The current Chairman Enquiries & Anti-Corruption Establishment is Dr. Muhammad Nawaz Shaikh.

The Chairman Enquiries & Anti-Corruption Establishment, commonly referred to as Chairman Anti-Corruption, is to head the Enquiries and Anti-Corruption Establishment. The position of Chairman E&ACE is usually held by a Grade-21 officer. It is regarded as one of the most senior positions in the Government of Sindh.

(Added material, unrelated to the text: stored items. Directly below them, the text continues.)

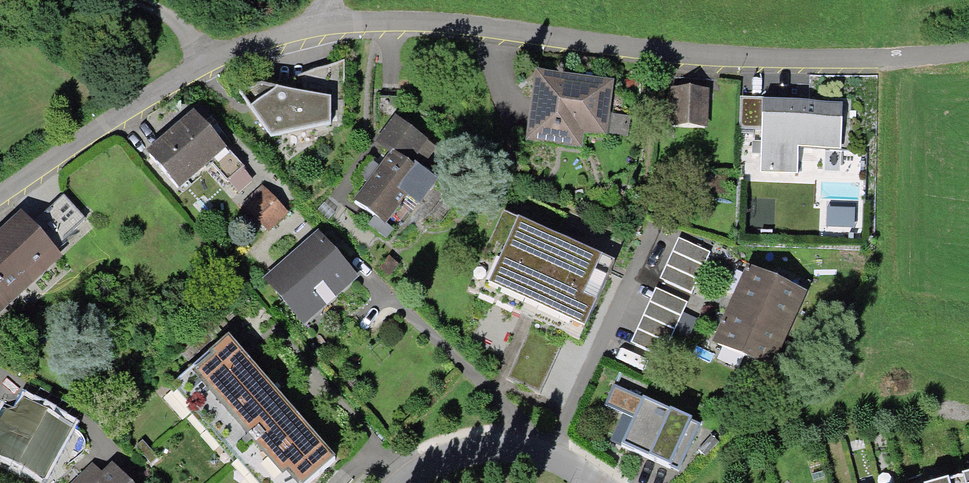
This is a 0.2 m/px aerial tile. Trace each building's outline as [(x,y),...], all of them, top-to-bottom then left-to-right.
[(333,65),(240,92),(271,137),(329,123),(333,65)] [(613,79),(537,70),(528,139),(579,146),(581,133),(606,136),(613,79)] [(708,89),(672,88),(671,125),(707,126),(708,89)] [(843,100),(741,97),(740,129),(762,129),(761,173),(798,174),(799,148),(842,150),(843,100)] [(378,127),(386,128),(373,145),(386,155),(379,165),(370,159),(357,176),(365,182),(351,201),(373,217),(367,225),(387,240),(413,204),(419,209),(441,180),(424,168),(438,148),(402,121),(403,99),(379,98),(378,127)] [(193,113),(148,152),(179,187),(210,160),(227,179),(241,167),(193,113)] [(263,188),(244,205),(267,231),(287,214),(263,188)] [(0,236),(0,314),(92,228),(61,195),(31,223),(23,214),(0,236)] [(325,204),(317,211),(326,220),(334,213),(325,204)] [(857,229),(856,210),(826,211),(827,231),(857,229)] [(617,264),(503,211),(466,292),(531,323),(507,375),(544,392),(570,337),(581,342),(617,264)] [(318,232),(265,278),(304,322),(357,277),(318,232)] [(712,246),(680,232),(660,278),(692,291),(712,246)] [(388,257),(380,268),(390,275),(398,265),(388,257)] [(806,293),(743,266),(726,305),(789,333),(806,293)] [(688,302),(658,289),(634,343),(664,356),(688,302)] [(789,333),(726,305),(710,344),(771,371),(789,333)] [(222,334),(167,381),(254,482),(310,482),(333,463),(222,334)] [(699,426),(632,396),(612,443),(679,472),(699,426)] [(68,430),(13,403),(0,428),(0,459),(42,480),(68,430)] [(102,459),(77,482),(124,482),(102,459)] [(941,482),(968,482),(968,475),(941,482)]
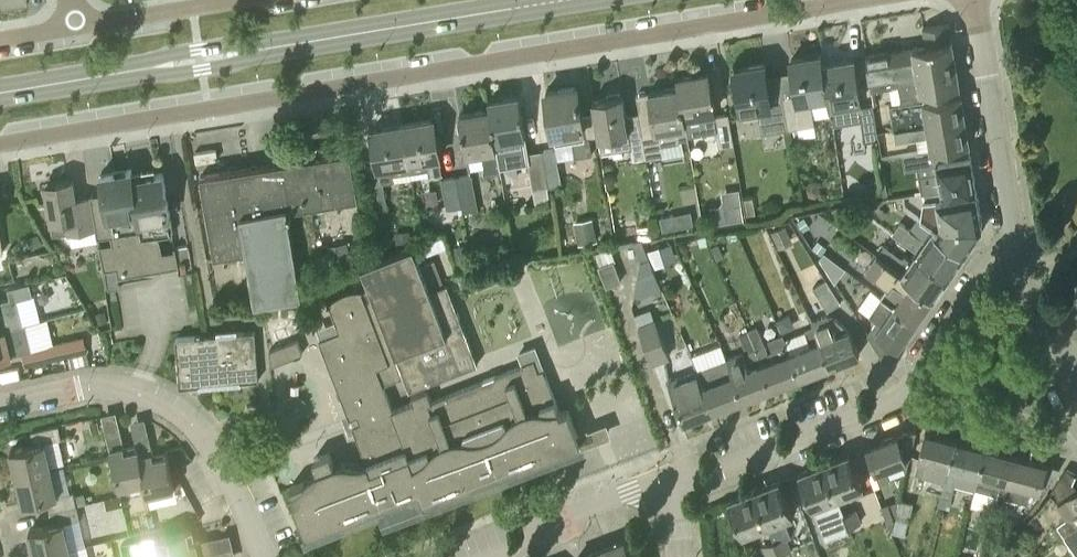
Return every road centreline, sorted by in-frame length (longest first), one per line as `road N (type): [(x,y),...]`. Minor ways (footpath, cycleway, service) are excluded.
road 1 (residential): [(0,142),(831,0)]
road 2 (tertiary): [(0,91),(559,0)]
road 3 (residential): [(265,556),(218,457),(164,402),(101,385),(0,406)]
road 4 (residential): [(1013,242),(971,0)]
road 5 (unclassified): [(674,476),(719,470),(905,397)]
road 6 (residential): [(492,556),(544,535),(559,515),(674,476)]
road 7 (residential): [(905,397),(1013,242)]
road 8 (residential): [(251,0),(77,30)]
road 9 (residential): [(1076,440),(905,397)]
road 10 (residential): [(1072,408),(1013,242)]

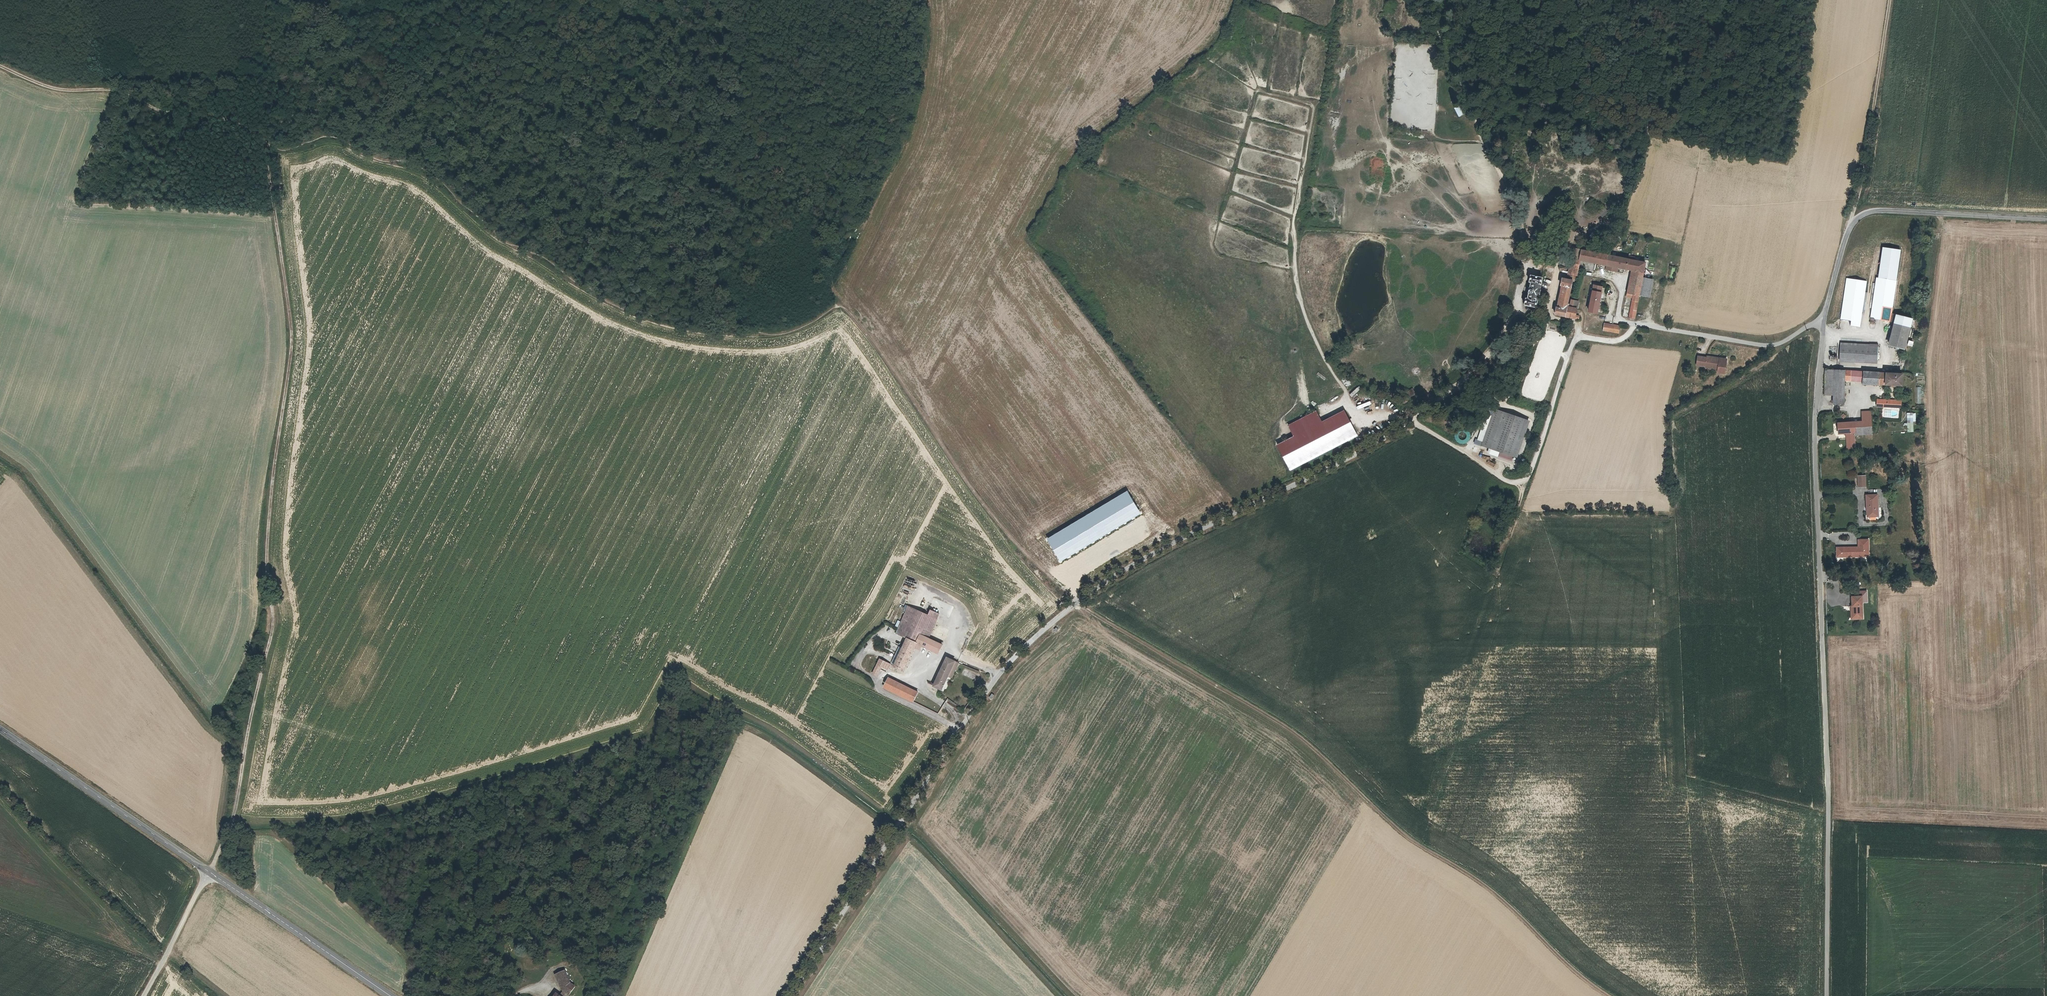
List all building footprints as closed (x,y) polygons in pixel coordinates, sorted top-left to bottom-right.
[(1454,108),(1458,117),(1463,115),(1458,106),(1454,108)] [(1566,280),(1573,283),(1576,284),(1579,270),(1581,261),(1582,254),(1583,251),(1571,249),(1568,269),(1567,273),(1568,274),(1567,275),(1566,280)] [(1581,261),(1597,264),(1608,266),(1619,268),(1630,271),(1643,273),(1645,263),(1633,260),(1630,260),(1628,259),(1621,258),(1618,257),(1616,257),(1607,255),(1583,251),(1582,254),(1581,261)] [(1596,273),(1597,264),(1581,261),(1579,270),(1596,273)] [(1640,296),(1643,273),(1630,271),(1627,294),(1640,296)] [(1643,273),(1640,296),(1650,297),(1654,275),(1643,273)] [(1524,299),(1526,300),(1525,306),(1536,308),(1542,279),(1530,277),(1529,284),(1528,284),(1524,299)] [(1839,319),(1850,321),(1849,326),(1857,327),(1865,281),(1846,278),(1839,319)] [(1895,281),(1877,278),(1869,324),(1873,324),(1874,320),(1889,322),(1895,281)] [(1555,316),(1567,318),(1570,302),(1573,283),(1566,280),(1561,279),(1560,287),(1562,288),(1559,309),(1556,309),(1555,316)] [(1602,287),(1594,286),(1589,312),(1597,314),(1602,287)] [(1639,299),(1633,298),(1632,300),(1634,301),(1632,314),(1630,314),(1630,318),(1636,319),(1639,299)] [(1570,302),(1567,318),(1579,320),(1579,318),(1576,317),(1578,310),(1572,308),(1573,302),(1570,302)] [(1619,331),(1620,326),(1605,323),(1604,330),(1619,333),(1619,331)] [(1909,328),(1891,323),(1885,347),(1904,351),(1909,328)] [(1877,345),(1840,343),(1839,360),(1876,362),(1877,345)] [(1720,360),(1720,358),(1708,356),(1707,358),(1698,357),(1697,366),(1707,367),(1706,368),(1718,370),(1718,372),(1725,373),(1727,362),(1720,360)] [(1834,394),(1834,369),(1824,369),(1824,393),(1834,394)] [(1852,380),(1852,370),(1834,369),(1834,394),(1834,403),(1845,403),(1845,380),(1852,380)] [(1852,380),(1862,381),(1863,371),(1852,370),(1852,380)] [(1863,371),(1862,381),(1862,383),(1902,386),(1902,373),(1863,371)] [(1352,397),(1360,389),(1357,386),(1349,394),(1352,397)] [(1893,407),(1893,399),(1879,398),(1878,406),(1893,407)] [(1528,421),(1491,410),(1480,446),(1490,448),(1499,451),(1517,456),(1528,421)] [(1316,412),(1289,426),(1294,437),(1277,446),(1290,471),(1358,436),(1344,411),(1322,423),(1316,412)] [(1913,431),(1913,421),(1916,421),(1915,412),(1906,412),(1907,431),(1913,431)] [(1856,421),(1840,422),(1840,432),(1848,432),(1855,432),(1856,431),(1856,421)] [(1867,421),(1856,421),(1856,431),(1856,433),(1875,433),(1875,421),(1867,421)] [(1882,518),(1882,496),(1872,497),(1872,518),(1882,518)] [(1885,565),(1884,539),(1865,539),(1865,549),(1839,549),(1838,565),(1885,565)] [(1854,618),(1865,617),(1864,598),(1854,599),(1855,608),(1853,608),(1854,618)] [(929,614),(908,604),(895,633),(905,637),(915,642),(919,634),(928,638),(937,617),(929,614)] [(929,614),(937,617),(939,613),(931,609),(929,614)] [(919,634),(915,642),(920,644),(937,652),(941,644),(928,638),(919,634)] [(915,642),(905,637),(892,665),(901,670),(915,642)] [(946,655),(932,684),(939,687),(941,688),(948,675),(955,660),(946,655)] [(880,667),(883,661),(878,658),(870,673),(874,675),(879,666),(880,667)] [(948,675),(951,676),(958,662),(955,660),(948,675)] [(887,677),(882,686),(911,700),(916,691),(887,677)] [(563,986),(568,990),(574,983),(569,978),(563,966),(554,971),(561,985),(563,986)] [(559,992),(565,995),(568,990),(563,986),(559,992)]
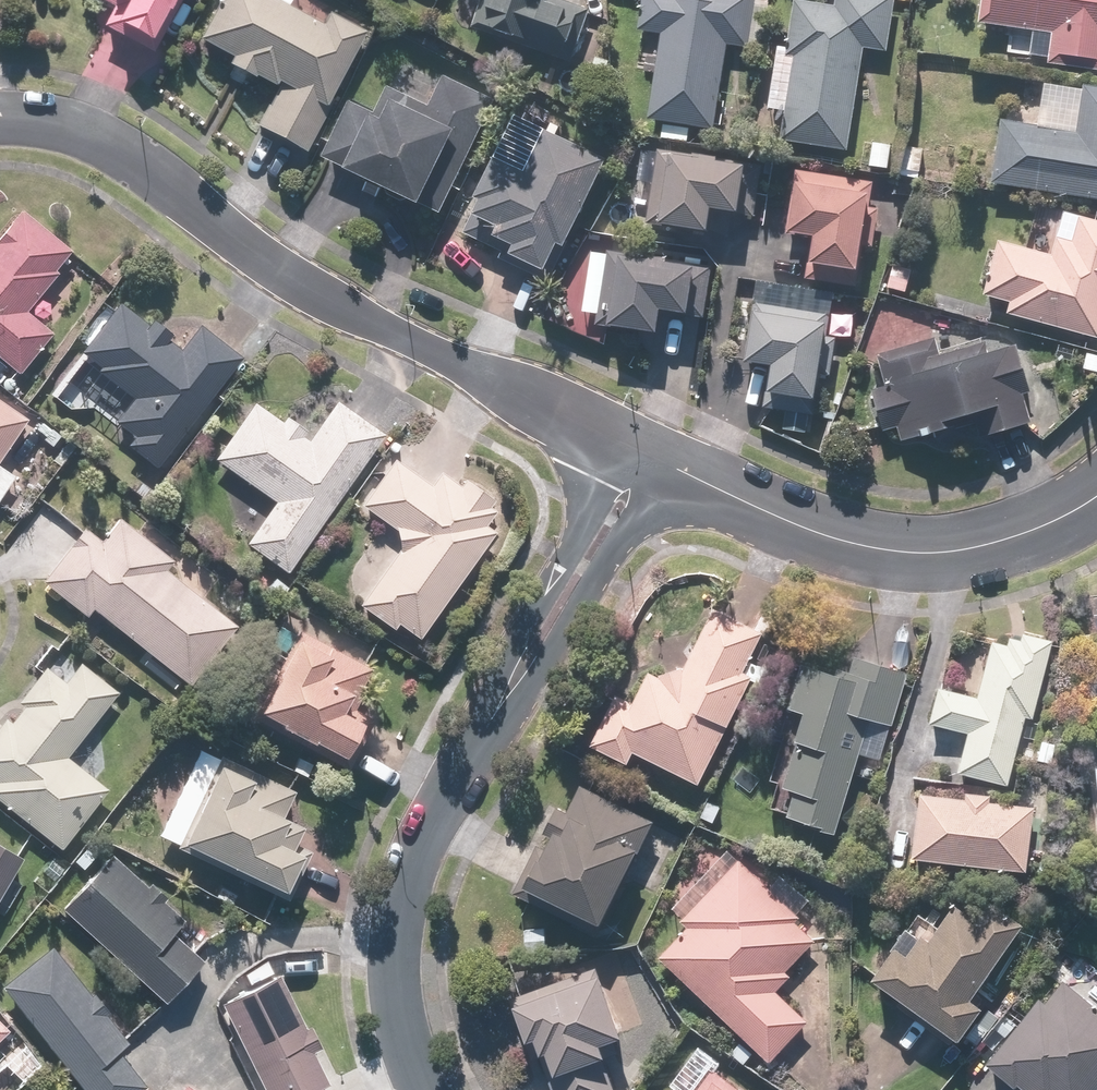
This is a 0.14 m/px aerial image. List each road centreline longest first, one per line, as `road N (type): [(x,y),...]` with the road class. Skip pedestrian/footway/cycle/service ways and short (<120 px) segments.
road 1 (residential): [(0,118),(38,120),(104,141),(307,288),(641,462)]
road 2 (residential): [(427,1089),(405,1040),(392,978),(419,846),(641,462)]
road 3 (residential): [(641,462),(820,533),(909,554),(981,548),(1043,531),(1096,491)]

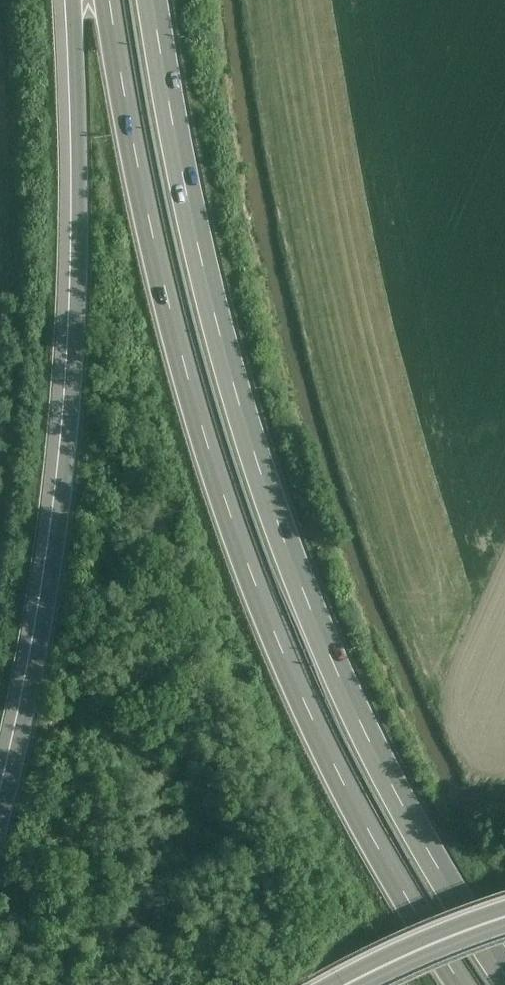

Working directly under the Chief Minister and Chief Secretary, the Chairman may take up any pending or fresh enquiry regarding any department. Thus the Chairman has to keep close liaison with Heads of Departments and Divisional Commissioners to unearth cases of corruption. There are 3 levels of committee's in Sindh province. The first and top-most committee is called Provincial Anti-Corruption Committee abbreviated as (ACC-I). The Chairman of ACC-1 is the Chief Secretary, while the Chairman E&ACE is the Secretary and Senior Member. Then there is the Division Anti-Corruption Committee and lastly the District Anti-Corruption Committee.

Chairman E&ACE also commands over the Anti-Corruption Police, which is a specialised force which conducts raids and traps. The Anti-Corruption Police is also used for the protection of higher-ups in the Anti-Corruption Department.